Data of the study conducted by Pace et al. [26] show that C3G causes apoptosis in BC cells (MDA-MB-453). For this reason, it can be considered as a potential anticancer agent. These results indicate that C3G prevents the proliferation and growth of cancer cells both in vitro and in vivo conditions, and suggests the inhibition of tumor development [27]. Also, the results of the study conducted by Sorrenti et al. [25] showed that C3G, the most abundant anthocyanin in the diet, might be a new and effective compound in reducing carcinogenesis, with both anti-proliferative and pro-differentiating properties. These results and a review of similar studies suggest that C3G induces apoptosis by increasing the expression of cell death-inducing genes and preventing cell division through the expression of cell survival genes. It seems that the anti-oxidative proportion of C3G is a probable mechanism that could attenuate cell proliferation of MCF-7 cells. However, its mechanism of action has not yet been clarified.

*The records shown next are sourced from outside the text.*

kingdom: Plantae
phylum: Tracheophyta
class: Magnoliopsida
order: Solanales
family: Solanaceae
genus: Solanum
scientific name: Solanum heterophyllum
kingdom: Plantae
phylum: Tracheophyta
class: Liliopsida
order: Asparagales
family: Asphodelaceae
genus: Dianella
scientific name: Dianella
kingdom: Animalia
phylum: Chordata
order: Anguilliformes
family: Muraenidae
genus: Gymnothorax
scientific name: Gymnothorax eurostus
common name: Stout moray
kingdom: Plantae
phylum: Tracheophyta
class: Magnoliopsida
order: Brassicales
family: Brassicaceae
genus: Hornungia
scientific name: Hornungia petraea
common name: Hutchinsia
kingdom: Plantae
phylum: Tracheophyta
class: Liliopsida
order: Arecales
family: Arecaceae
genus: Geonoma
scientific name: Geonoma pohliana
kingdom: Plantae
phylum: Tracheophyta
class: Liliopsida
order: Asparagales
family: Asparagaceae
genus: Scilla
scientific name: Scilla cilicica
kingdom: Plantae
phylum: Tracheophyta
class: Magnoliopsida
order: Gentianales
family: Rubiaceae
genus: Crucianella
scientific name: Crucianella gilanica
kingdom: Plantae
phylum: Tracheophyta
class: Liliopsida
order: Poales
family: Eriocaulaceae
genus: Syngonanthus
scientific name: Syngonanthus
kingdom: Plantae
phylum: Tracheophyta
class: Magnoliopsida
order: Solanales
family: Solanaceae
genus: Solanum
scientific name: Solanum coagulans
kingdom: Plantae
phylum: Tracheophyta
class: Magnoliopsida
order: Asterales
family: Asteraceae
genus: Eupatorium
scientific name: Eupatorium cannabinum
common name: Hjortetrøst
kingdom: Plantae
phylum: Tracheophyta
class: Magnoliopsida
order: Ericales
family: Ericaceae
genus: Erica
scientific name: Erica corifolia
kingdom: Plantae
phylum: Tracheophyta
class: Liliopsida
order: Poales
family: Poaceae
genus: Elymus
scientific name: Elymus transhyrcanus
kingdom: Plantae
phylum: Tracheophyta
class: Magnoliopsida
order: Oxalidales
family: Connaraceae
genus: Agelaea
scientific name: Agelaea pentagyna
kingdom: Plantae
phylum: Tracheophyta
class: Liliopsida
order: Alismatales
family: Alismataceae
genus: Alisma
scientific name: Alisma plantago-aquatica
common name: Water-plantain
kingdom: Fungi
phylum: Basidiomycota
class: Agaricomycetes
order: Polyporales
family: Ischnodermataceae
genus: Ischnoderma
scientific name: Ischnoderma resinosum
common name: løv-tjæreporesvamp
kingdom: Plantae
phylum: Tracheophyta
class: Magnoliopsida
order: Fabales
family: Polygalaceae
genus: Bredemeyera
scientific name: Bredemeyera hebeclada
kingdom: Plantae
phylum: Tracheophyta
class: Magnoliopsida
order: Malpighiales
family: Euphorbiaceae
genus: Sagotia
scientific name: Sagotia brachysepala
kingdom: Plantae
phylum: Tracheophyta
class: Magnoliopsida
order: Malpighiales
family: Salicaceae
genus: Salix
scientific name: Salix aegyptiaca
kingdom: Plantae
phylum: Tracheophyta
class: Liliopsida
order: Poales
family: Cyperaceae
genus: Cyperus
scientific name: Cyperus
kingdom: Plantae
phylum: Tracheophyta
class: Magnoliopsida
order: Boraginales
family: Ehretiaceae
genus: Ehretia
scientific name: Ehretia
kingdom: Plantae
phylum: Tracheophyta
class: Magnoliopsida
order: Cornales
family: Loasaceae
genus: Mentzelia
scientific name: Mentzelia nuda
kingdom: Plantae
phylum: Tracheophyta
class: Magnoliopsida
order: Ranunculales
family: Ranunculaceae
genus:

There are some limitations in the present study. We investigated only the cytotoxic effect of C3G on the MCF-7 cell line; however, no comparison was performed between C3G and some other agents, e.g., doxorubicin or cisplatin. Also, only one BC cell line (MCF-7) was applied, and other BC cell lines, e.g., MDA-MB-231, were not tested.
In conclusion, the results of this study suggest that C3G, as a cytotoxic substance, induces cell death in MCF-7 BC line cells. With proper anticancer effects, this substance could be recommended as an appropriate alternative for the treatment of this disease. However, further studies are necessary to determine the clinical applications and specific mechanisms underlying the beneficial properties of C3G that might also prove to be targets of other anticancer therapies with future therapeutic potential.